Kedua, argumentasi sosiologis empiris. Kontribusi dan dedikasi guru honorer di masyarakat terbukti sangat dibutuhkan. Guru honorer berperan krusial di daerah-daerah yang kekurangan tenaga pengajar. Saking besarnya daya dukung guru honorer menopang sistem pendidikan di pelosok negeri, hingga muncul istilah "Pahlawan tanpa tanda jasa".

 

Sosok guru honorer bahkan dipersonifikasi secara musikal dalam lagu bertajuk Oemar Bakri oleh musisi Iwan Fals. Mengisahkan sosok guru yang menjalani pengabdian panjang. Dari tempaan Oemar Bakri, lahir sosok-sosok hebat. Insinyur hingga profesor. Tapi, Sang Oemar Bakri tak jua kunjung mendapatkan kesejahteraan. Ke mana-mana, ia selalu mengayuh sepeda kumbang.

 

Saat ini, jumlah guru di Indonesia sebanyak 3.357.935. Terdiri dari guru yang berstatus PNS 1.607.480, dan non PNS atau honorer 1.750.455. Artinya lebih dari separuh sosok yang saban hari berdiri di depan kelas demi menyambung masa depan negeri, justru mereka yang tak tentu nasibnya.

 

Ketiga, argumentasi yuridis. Uraian-uraian sebelumnya membawa kita pada satu kesimpulan, dibutuhkan payung hukum baru untuk mengakomodir para tenaga honorer tanpa terkecuali. Agar diangkat menjadi PNS. Aturan yang sejalan dengan spirit UUD.

 

Aturan derivatif semestinya mampu mengejawantahkan ketentuan di atasnya. Apalagi menyangkut kepentingan mendasar negara. Cita-cita kemerdekaan. Memajukan dunia pendidikan.

 

Merespons situasi dan aspirasi yang kian deras, pemerintah dituntut menerbitkan aturan baru. Sebagaimana Keppres memberi jalan tenaga medis (perawat/bidan) yang telah lama mengabdi di Puskesmas menjadi PNS.

 

Intervensi langsung Presiden dibutuhkan.

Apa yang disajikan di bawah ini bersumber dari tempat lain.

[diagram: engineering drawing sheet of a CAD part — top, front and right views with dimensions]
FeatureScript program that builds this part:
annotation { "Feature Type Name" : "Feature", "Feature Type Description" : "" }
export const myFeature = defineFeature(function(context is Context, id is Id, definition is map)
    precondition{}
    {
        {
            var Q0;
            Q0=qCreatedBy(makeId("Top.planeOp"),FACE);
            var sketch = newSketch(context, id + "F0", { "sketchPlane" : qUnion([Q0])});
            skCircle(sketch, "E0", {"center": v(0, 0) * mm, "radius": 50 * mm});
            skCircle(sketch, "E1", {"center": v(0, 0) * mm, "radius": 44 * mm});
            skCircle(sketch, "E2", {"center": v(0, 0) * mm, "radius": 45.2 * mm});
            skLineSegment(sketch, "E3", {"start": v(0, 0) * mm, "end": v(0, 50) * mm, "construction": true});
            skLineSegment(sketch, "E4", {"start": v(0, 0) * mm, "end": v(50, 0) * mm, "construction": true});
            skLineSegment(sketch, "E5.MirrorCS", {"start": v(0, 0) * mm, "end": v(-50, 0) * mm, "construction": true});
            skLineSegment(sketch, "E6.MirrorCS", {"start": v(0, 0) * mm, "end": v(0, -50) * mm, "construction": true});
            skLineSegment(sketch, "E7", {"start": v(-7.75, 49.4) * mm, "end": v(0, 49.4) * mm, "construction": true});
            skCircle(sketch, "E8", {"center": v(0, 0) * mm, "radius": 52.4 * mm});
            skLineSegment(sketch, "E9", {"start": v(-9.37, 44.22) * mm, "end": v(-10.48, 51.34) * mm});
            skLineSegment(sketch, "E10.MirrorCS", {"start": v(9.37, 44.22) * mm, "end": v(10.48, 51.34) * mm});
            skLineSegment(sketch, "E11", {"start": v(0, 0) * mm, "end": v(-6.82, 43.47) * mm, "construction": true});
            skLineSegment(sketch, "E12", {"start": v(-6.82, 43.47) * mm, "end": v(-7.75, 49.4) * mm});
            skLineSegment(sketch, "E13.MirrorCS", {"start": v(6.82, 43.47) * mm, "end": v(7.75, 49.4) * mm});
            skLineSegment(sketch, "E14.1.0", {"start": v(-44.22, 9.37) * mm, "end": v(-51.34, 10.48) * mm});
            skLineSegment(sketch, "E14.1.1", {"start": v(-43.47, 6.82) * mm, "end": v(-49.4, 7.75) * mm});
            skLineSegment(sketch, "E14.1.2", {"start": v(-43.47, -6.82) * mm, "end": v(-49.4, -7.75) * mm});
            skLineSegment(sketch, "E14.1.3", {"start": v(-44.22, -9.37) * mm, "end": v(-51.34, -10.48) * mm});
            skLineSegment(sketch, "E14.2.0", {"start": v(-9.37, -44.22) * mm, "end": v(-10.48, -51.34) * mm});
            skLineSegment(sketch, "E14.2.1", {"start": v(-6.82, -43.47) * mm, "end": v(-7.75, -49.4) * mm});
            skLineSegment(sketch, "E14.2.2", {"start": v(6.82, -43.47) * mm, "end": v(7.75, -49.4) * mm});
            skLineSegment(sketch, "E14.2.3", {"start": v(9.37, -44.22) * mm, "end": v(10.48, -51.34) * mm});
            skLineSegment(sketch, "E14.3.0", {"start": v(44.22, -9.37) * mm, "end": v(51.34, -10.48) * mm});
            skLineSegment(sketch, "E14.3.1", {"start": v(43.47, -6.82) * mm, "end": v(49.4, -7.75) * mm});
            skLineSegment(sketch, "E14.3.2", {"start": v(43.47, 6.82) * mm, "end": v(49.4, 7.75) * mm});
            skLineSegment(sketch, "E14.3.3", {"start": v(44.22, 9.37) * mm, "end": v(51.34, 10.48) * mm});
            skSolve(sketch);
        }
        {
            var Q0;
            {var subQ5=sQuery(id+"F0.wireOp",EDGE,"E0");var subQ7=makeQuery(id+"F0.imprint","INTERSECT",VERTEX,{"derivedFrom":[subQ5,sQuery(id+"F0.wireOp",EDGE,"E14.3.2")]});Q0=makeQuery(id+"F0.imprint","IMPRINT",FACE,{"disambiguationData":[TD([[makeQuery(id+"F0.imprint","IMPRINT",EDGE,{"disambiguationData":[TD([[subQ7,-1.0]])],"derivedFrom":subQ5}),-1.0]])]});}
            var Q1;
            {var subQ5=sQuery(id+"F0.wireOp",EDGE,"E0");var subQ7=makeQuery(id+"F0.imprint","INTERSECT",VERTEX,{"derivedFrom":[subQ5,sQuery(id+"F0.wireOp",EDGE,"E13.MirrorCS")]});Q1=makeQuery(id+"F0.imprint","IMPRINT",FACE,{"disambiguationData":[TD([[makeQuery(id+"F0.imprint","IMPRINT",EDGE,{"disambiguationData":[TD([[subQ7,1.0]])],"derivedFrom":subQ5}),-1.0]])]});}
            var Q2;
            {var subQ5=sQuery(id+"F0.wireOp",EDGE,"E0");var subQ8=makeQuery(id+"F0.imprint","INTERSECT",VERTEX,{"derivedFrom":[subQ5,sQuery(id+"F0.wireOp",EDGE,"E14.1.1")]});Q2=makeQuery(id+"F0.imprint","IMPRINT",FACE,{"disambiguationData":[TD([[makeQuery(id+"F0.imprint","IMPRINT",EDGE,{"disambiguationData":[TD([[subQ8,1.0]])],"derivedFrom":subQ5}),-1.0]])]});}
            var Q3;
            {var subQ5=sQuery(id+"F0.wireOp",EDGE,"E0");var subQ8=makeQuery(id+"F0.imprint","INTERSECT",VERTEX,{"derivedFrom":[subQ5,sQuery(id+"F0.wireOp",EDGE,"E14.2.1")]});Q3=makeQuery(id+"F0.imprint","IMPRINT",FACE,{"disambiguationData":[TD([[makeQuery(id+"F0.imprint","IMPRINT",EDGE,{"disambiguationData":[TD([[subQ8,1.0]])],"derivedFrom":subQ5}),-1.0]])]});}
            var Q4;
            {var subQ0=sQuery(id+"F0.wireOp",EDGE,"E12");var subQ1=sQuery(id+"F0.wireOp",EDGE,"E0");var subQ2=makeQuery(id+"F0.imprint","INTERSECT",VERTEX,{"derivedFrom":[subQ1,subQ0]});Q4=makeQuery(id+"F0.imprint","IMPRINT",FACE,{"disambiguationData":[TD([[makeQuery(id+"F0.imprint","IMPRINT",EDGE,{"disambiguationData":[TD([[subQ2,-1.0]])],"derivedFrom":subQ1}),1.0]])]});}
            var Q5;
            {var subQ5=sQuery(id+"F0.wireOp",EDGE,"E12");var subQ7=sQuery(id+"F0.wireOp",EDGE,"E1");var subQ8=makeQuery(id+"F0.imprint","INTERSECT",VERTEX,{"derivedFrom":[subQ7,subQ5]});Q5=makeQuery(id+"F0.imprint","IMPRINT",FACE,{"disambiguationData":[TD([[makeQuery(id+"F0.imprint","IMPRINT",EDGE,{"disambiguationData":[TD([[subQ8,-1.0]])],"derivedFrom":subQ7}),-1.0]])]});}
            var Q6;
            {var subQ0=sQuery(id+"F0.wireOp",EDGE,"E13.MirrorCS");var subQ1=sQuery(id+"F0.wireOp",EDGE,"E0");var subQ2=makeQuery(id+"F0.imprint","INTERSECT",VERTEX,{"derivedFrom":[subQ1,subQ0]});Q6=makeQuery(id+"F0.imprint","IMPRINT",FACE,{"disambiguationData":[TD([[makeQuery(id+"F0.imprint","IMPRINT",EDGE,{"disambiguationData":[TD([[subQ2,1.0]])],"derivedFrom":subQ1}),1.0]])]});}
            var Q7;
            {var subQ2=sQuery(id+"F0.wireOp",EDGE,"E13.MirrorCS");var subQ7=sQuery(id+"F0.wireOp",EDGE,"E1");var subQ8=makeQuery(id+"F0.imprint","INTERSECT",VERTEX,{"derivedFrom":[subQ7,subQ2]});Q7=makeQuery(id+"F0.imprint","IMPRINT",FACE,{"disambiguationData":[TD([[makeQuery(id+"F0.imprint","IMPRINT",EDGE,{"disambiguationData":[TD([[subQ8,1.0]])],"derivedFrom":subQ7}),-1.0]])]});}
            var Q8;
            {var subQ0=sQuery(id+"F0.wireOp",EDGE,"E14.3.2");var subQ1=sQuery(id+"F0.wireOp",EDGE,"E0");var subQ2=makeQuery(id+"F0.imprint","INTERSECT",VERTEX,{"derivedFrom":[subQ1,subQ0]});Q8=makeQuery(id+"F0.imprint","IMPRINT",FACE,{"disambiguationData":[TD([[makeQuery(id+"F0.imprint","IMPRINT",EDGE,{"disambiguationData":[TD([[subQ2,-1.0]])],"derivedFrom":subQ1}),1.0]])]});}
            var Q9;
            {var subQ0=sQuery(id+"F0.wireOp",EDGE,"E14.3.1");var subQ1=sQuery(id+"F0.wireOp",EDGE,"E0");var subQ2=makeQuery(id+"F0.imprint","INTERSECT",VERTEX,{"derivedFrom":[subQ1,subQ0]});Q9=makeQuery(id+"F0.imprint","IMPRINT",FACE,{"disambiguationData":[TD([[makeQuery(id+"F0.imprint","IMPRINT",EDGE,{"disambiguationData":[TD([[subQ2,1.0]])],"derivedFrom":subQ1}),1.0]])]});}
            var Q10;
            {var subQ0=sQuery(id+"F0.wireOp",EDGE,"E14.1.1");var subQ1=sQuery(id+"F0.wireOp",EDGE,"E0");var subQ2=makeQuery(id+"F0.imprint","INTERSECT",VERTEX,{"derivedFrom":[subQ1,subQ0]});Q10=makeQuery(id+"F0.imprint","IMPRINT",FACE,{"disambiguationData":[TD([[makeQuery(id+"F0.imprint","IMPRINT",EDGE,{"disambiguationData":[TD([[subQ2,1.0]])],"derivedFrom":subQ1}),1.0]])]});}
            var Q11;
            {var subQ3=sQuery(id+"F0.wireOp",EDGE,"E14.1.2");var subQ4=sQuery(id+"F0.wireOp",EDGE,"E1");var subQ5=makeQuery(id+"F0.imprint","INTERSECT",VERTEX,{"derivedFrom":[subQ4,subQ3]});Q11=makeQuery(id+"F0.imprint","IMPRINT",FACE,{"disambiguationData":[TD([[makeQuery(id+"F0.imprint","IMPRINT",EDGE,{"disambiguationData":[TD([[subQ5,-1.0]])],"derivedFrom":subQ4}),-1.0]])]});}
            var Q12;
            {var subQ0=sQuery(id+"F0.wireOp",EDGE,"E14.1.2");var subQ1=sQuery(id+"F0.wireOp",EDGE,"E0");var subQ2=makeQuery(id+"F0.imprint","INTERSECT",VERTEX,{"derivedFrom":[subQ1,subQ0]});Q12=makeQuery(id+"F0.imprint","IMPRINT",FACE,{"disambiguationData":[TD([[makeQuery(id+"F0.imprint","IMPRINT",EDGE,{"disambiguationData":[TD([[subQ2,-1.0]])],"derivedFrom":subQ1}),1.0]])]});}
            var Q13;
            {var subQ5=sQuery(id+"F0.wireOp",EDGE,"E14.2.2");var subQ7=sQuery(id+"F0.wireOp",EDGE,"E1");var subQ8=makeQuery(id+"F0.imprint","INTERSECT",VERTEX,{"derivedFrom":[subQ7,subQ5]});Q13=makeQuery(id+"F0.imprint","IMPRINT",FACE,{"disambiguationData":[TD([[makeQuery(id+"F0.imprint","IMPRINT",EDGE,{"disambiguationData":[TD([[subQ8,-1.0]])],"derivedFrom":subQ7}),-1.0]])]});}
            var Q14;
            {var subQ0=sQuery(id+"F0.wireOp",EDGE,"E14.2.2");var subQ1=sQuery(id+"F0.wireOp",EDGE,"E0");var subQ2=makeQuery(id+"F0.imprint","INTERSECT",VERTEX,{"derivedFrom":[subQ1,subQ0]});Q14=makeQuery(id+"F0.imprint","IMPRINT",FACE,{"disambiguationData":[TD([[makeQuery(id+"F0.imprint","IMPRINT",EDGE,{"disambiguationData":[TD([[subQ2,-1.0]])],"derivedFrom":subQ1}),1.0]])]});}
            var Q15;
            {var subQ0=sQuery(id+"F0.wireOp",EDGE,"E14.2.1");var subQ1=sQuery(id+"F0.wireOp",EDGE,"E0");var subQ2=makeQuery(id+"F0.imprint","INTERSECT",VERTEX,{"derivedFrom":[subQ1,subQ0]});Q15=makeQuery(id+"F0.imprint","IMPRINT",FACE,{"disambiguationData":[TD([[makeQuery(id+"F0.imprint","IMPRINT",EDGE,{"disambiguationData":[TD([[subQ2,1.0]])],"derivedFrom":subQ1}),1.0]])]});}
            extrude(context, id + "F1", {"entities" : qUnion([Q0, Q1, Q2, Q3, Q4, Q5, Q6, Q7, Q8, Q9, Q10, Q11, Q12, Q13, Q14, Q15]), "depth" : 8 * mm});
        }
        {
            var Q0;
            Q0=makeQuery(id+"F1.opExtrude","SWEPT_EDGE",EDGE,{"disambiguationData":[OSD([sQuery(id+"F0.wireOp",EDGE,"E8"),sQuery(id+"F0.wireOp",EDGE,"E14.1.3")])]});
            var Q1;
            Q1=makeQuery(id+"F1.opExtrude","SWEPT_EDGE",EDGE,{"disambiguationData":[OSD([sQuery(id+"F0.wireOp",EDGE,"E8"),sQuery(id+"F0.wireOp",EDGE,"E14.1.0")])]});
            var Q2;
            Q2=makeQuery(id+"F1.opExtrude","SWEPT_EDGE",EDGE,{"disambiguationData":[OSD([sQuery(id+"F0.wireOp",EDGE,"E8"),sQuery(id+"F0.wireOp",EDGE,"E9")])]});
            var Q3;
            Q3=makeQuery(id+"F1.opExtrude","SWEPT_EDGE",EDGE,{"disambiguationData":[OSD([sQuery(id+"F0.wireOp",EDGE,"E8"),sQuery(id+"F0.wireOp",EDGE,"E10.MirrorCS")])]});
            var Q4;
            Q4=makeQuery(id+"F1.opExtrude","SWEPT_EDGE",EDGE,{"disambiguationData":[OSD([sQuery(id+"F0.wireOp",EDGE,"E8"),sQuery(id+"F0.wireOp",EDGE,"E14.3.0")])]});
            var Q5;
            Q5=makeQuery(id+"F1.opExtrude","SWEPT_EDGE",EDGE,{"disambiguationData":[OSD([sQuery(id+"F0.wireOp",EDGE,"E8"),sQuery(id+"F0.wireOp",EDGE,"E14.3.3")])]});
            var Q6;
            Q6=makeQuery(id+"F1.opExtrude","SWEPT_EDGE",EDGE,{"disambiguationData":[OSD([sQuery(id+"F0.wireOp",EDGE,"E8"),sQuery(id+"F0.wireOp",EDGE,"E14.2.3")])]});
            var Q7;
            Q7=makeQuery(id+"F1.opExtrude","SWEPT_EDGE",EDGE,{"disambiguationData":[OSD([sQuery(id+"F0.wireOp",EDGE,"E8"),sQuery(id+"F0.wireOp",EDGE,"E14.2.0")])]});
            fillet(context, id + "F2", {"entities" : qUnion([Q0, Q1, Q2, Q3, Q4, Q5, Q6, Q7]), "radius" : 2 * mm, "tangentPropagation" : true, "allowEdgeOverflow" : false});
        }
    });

Mengingat ada kesan lempar tanggung jawab antarlembaga negara terkait dalam menyikapi tuntutan guru honorer. Mendikbud Ristek dalam beberapa kali rapat, termasuk dengan Dewan Perwakilan Daerah (DPD) memberikan sinyalemen bakal membuka jalan guru honorer diangkat menjadi PNS melalui kebijakan afirmatif PPPK. Namun lembaga lain tampaknya masih berhitung. Termasuk Badan Kepegawaian Negara yang menimbang soal administratif.

 

Sengkarut komunikasi serta kendala administrasi antara lembaga terkait, rentan menjebak persoalan ini kian berlarut-larut. Sehingga memang perlu ditempuh langkah khusus. Itulah esensi tuntutan para guru honorer. Agar Presiden peka membaca problematika yang membelit, dan segera menerbitkan Perpres.

 

Lagipula, kita dalam suasana bulan kemerdekaan. Momen yang tepat bagi negara memberikan kado terindah untuk para pahlawan di garis depan. 1,7 juta guru honorer. Kado itu bukan hanya jadi kenangan manis oleh mereka yang telah menanti lama, tapi juga bakal tercatat dalam sejarah. Bahwa cita-cita kemerdekaan, mencerdaskan kehidupan bangsa bukan slogan semata. Namun diwujudkan secara nyata.